IVF journey begins here

7/19/2012



As I've mentioned earlier, went for first IVF consultation with Dr Thong at Raffles hospital. I even had my LM with her early this year. IVF is a very serious manner. It's emotional, physical and financial. I took me a LOOONG time to finally decide on it because of these issues. Too expensive and too scary.

For weeks now I've been blog hopping. Hoping to find a good recommendation. I asked around. Friends of friends. Who could recommend a doctor with success IVF story. I even went as far as tweeting Sen Chiz when he casually mentioned having his twins through IVF here in SG. A friend of a friend mentioned they had their kid (who's now 1) through SF Loh at KK hospital. 

I have bad experience at KK so I was apprehensive. So I continued my search for a doctor. I came across couple of successful blog stories and loh and behold. All through SF Loh. So, yesterday, I bravely picked up the phone and booked for an appointment. 

And I went to meet him today with hubby. Told my hubby, since we are really keen on IVF. We just look and meet Dr Loh. If we are not confident with him or if we don't like him we can always go back to Dr Thong. It was purely meet and greet. We will trust our instincts. Dr Loh or Dr Thong.

There weren't many people at the clinic so the waiting time was not so bad. Less than 30 minutes I think. The clinic is very nice too. The assistants are all super friendly.

Doctor Loh is young. And straight forward. He immediately looked at my records. Commented on what should have been done or not done.
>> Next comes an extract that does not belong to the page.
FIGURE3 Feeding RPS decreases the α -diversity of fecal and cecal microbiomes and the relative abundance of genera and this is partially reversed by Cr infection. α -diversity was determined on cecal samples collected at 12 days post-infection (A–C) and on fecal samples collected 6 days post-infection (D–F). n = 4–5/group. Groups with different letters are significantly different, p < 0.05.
Like my ovary is too far it could have been pushed during my LM. Or that if really I have bilateral tubal blockage it could have been removed during my surgery same as the adhesives. So many ifs. 

In the end, I felt confident with him. I want to trust him. So we booked for all the blood tests plus the semen analysis for my hubby. He gave us the number to call at his fertility clinic. Need to sign and submit a few papers then have blood test again for my egg count 2nd day of my monthly. 

He said that considering my current medical history he would recommend a long cycle IVF. Means I have to begin the injections on the 20th of August. Continuing it for 20 days. Gosh. I'm dreading the days when I have to self inject. Will I be able to do it? I doubt it. I asked my hubby if he can do it. He said he's too afraid of needles but he can try. Maybe if I annoy him enough he will get satisfaction and urge to do it. Haha. Great.


Doc gave us Compleal for hubby's preparation for SA:




Financial : Estimate 12-13k excluding the lab tests and consultation fees.


Time : Cancel all planned travels this year because need a lot of leaves to visit doctor and rest. Must save leaves so that I can use them when I need to rest.


Emotionally: I'm such a loser. I still dunno how I'm gonna handle the failure. But I will never know if I don't begin now right? So I'm being brave and saying I'm gonna do this and handle all problems when I cross the bridge.

Okkkkay. So here we are. All set. Are we ready? I hope so. Scared but ready.